■ Фрагмент текста:
━━━━━━

Главная тема второй части — поиск языка для тех, кто никогда не становился предметом внимания «традиционного» поэта — людей улицы: «Пока выкипячивают, рифмами пиликая, / из любвей и соловьёв какое-то варево, / улица корчится безъязыкая, / ей нечем кричать и разговаривать». Здесь впервые звучит мысль, ставшая затем ведущей для Маяковского революционных лет, — масса сама должна сотворить собственную поэзию:

Их ли смиренно просить:

«Помоги мне!»

Молить о гимне,

об оратории!

Мы сами творцы в горящем гимне —

шуме фабрики и лаборатории.

Теперь герой осознаёт себя пророком «уличной тыщи», он вспоминает и о Христе, и о пророке Заратустре в прочтении Ницше. Он предчувствует будущую революцию и видит себя её «предтечей»: «И когда / приход его / мятежом оглашая, / выйдете к спасителю — / вам я / душу вытащу, / растопчу, / чтоб большая! — / и окровавленную дам, как знамя».

В третьей части к уже знакомым мотивам добавляется мотив безумия — как мира, так и героя поэмы. Эта тема диктует и особое построение третьей части: она распадается на ряд отдельных фрагментов, связанных между собой не столько логикой, сколько общим эмоциональным состоянием героя. Первый фрагмент: поэт отказывается от прямого лирического высказывания, прячет истинную боль за иронической маской шута и грубияна: «Хорошо, когда в жёлтую кофту / душа от осмотров укутана!» Второй фрагмент начинается гиперболическим образом поэта, вставившего в глаз «солнце моноклем» и ведущего перед собой Наполеона «как мопса», а заканчивается воображаемой гротескной картиной всеобщего мирового признания:

Вся земля поляжет женщиной,

заёрзает мясами, хотя отдаться;

вещи оживут —

губы вещины

засюсюкают:

«цаца, цаца, цаца!»

━━━━━━

■ Постановка задачи a: Отфильтруйте записи и выпишите каждую строку, в которой встречается слово «distortionguitar», с учетом регистра.

■ Записи набора данных:
━━━━━━

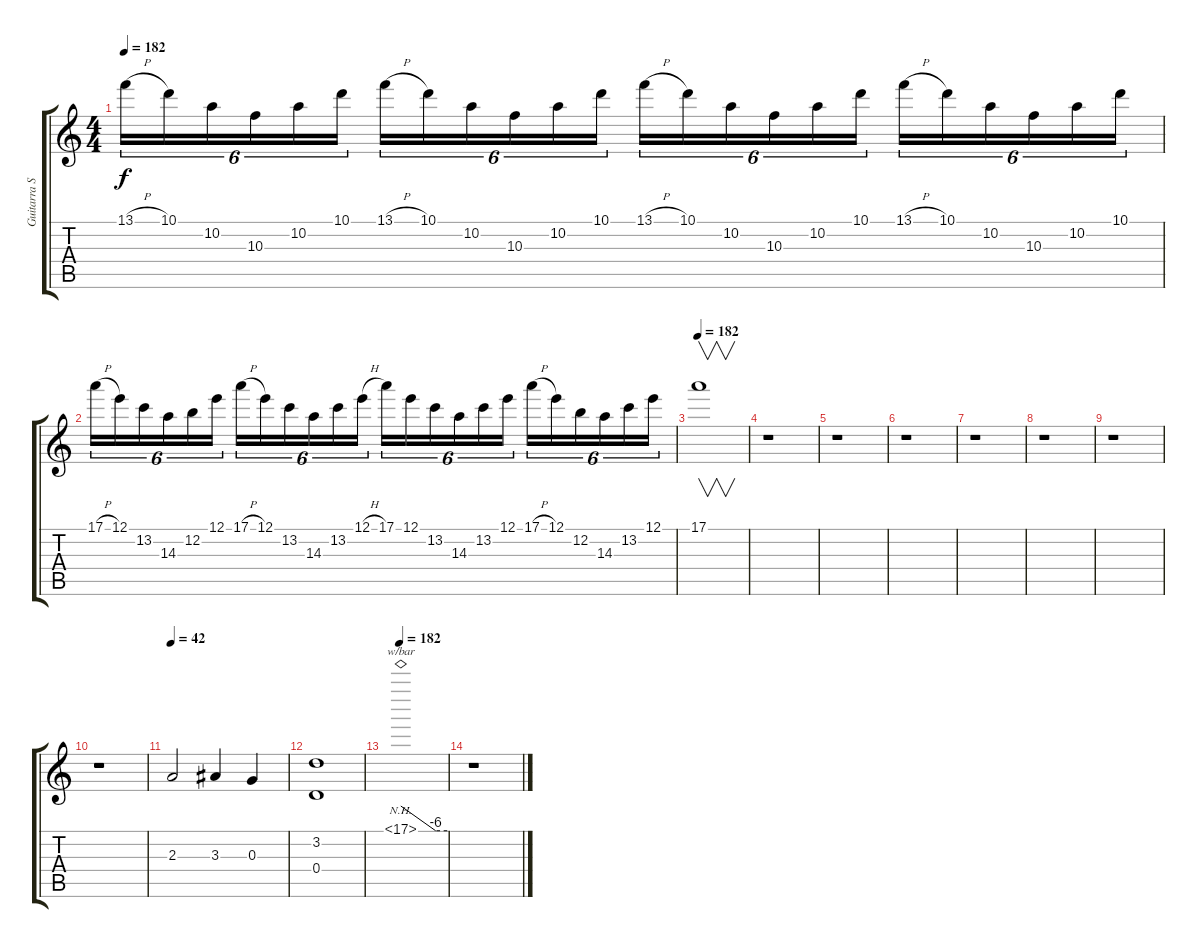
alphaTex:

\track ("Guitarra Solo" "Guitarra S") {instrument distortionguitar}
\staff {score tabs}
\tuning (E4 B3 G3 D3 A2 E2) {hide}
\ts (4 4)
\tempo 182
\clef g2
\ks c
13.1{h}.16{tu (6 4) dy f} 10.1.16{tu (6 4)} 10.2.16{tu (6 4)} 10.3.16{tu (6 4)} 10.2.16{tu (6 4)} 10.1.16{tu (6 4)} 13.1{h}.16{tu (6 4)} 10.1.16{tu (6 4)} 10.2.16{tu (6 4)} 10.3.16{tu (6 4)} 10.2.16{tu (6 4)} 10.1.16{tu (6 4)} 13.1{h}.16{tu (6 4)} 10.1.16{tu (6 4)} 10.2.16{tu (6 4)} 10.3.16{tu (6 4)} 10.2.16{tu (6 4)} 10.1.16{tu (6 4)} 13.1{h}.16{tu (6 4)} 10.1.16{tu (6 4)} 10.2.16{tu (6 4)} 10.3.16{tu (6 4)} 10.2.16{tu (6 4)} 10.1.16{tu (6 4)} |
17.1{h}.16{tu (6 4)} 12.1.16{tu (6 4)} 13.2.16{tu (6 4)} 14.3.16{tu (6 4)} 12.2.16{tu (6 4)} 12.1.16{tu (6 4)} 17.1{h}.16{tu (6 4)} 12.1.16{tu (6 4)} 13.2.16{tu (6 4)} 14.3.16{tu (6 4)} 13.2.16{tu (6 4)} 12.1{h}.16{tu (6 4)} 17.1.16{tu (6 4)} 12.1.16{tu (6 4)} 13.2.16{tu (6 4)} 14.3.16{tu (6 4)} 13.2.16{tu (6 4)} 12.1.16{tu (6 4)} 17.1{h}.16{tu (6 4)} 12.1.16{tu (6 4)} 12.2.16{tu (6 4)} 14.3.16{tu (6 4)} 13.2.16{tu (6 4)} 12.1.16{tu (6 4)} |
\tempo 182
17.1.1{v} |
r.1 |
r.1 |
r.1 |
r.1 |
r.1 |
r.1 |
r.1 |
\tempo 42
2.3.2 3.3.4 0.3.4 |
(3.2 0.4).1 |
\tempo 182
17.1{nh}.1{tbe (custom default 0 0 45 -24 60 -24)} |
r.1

━━━━━━

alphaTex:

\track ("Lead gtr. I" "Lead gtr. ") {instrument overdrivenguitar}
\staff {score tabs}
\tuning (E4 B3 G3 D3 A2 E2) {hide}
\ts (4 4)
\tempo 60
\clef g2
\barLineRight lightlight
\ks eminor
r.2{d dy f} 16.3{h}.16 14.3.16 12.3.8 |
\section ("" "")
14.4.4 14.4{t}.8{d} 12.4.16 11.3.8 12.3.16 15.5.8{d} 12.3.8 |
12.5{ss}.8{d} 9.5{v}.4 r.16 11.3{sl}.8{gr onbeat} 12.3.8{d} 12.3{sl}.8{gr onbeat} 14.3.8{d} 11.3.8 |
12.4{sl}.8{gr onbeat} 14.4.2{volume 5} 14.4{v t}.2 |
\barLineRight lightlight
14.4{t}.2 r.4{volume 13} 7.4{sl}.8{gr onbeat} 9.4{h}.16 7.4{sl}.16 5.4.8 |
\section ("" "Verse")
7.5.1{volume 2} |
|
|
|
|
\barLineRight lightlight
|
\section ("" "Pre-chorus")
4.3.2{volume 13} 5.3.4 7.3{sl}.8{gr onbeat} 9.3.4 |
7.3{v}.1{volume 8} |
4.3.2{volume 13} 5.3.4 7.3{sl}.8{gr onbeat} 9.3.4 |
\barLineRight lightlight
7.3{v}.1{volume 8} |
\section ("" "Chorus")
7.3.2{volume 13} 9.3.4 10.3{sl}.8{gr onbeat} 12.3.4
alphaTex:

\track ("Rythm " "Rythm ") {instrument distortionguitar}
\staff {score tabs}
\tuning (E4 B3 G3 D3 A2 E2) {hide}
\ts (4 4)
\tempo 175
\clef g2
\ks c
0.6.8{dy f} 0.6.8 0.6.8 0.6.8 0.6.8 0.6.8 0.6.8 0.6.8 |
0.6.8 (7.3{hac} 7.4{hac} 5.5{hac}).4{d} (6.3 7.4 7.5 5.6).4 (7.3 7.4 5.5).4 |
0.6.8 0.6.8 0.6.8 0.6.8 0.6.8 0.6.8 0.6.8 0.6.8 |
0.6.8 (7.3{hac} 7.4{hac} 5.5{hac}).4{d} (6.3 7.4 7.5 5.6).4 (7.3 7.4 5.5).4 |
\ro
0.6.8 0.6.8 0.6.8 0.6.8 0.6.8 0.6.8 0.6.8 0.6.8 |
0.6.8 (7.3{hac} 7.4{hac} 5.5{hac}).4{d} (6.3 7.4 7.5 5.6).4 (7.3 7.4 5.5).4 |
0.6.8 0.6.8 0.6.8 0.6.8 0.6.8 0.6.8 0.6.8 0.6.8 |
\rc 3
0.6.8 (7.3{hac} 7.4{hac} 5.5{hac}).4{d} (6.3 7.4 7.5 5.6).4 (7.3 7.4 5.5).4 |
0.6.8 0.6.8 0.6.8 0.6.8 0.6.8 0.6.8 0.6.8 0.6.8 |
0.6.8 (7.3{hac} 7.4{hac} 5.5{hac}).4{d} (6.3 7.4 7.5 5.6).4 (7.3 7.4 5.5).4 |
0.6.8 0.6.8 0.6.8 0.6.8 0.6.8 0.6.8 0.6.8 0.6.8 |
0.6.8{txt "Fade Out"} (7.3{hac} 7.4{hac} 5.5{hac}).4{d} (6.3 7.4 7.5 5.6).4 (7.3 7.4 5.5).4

━━━━━━

■ Постановка задачи b:
Ответьте по фрагменту текста:
(i) Какова главная тема второй части?
(ii) Какой мотив добавляется в третьей части?
(iii) Кем герой видит себя по отношению к будущей революции?

■ Результат a:
\track ("Guitarra Solo" "Guitarra S") {instrument distortionguitar}
\track ("Rythm " "Rythm ") {instrument distortionguitar}

■ Результат b:
(i) Поиск языка для тех, кто никогда не становился предметом внимания «традиционного» поэта, то есть для людей улицы.
(ii) Мотив безумия, причем как мира, так и героя поэмы.
(iii) Ее «предтечей».